La scorsa settimana sono stati allestiti dei piloni in cemento lungo il sagrato della chiesa di Santo Spirito uniti da una corda da cui pende un cartello che avverte i lettori del divieto di sostare sulle scalinate, bivaccare, bere e mangiare. Il sindaco Nardella ha dichiarato che «se siamo arrivati a questo punto, è perché non c’è stata alternativa», che la scelta è dettata da esigenze di decoro e sicurezza e che l’amministrazione prevede un confronto con gli storici dell’arte per insegnare ai ragazzi il Bello.
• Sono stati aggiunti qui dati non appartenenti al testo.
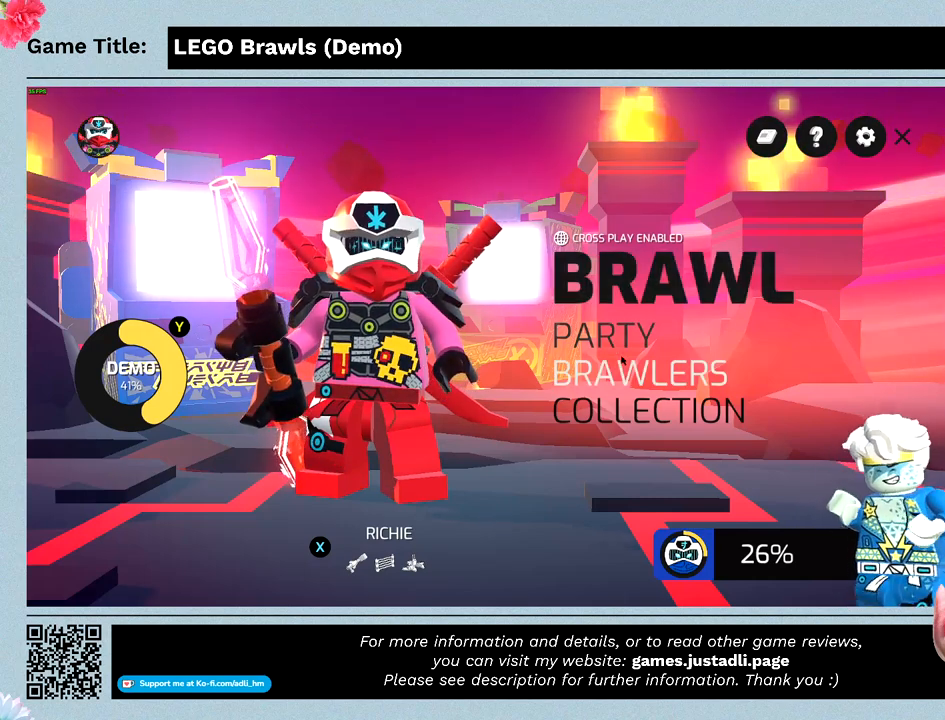
Gameplay with keyboard and mouse; each line is a JSON object with the keys and mouse buttons held at the frame after it. "events" lists presses ("down") and releases ("up") of "0", "1", "2", "3", "4", "5", "6", "7", "8", "9", "a", "alt", "b", "c", "caps_lock", "ctrl", "d", "down", "e", "escape", "f", "f1", "f2", "f3", "f4", "g", "h", "i", "j", "k", "l", "left", "m", "n", "o", "p", "q", "r", "return", "right", "s", "shift", "space", "t", "tab", "tilde", "u", "up", "v", "w", "x", "y", "z", "mouse_left", "mouse_wheel" and "mouse_right" between this image and that frame as [ms after this image, input, new state], when the widget could be followed in between. "mouse_left", "mouse_wheel", "mouse_right" = the "left", "wheel", "right" buttons of the "mouse" list. No other keys are recorded. "wheel" means that the mouse wheel is clicked or scrolled. Mouse movement is not recorded.
{"keys": [], "mouse": [], "events": [[33, "mouse_left", "down"], [400, "mouse_left", "up"]]}
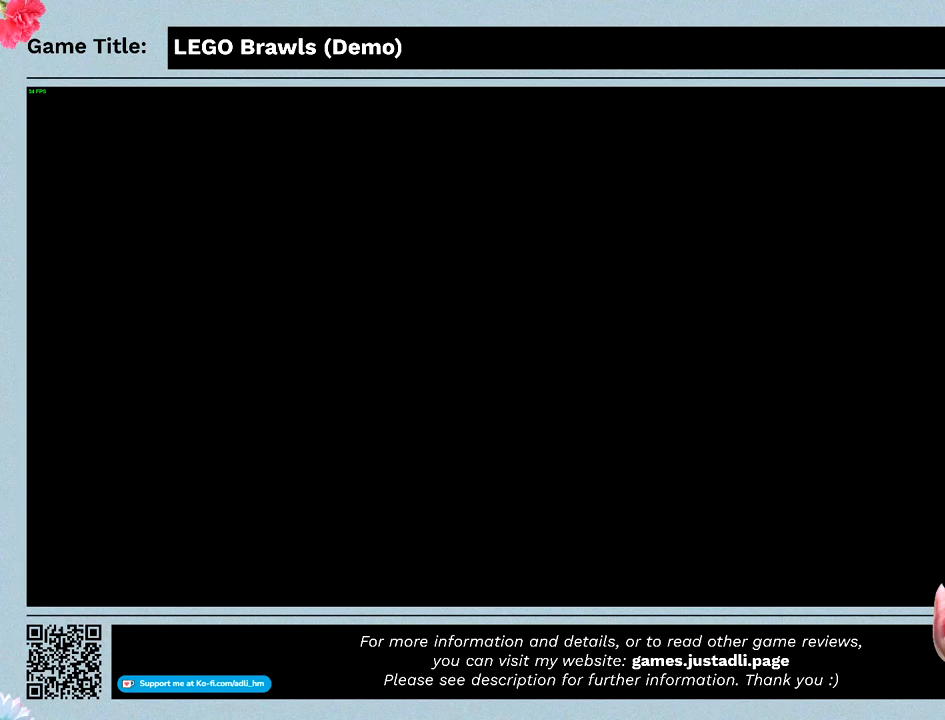
{"keys": [], "mouse": [], "events": []}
A seguito di questa decisione venerdì scorso centinaia di ragazzi si sono radunati in piazza, hanno tirato giù i piloni e usato la fune divisoria per saltare la corda. Oltre all’energia di resistenza che in quelle ore Santo Spirito e i suoi abitanti hanno dimostrato, ho letto il rovesciamento dei piloni come l’atto più simbolico di rifiuto di Firenze-città-vetrina.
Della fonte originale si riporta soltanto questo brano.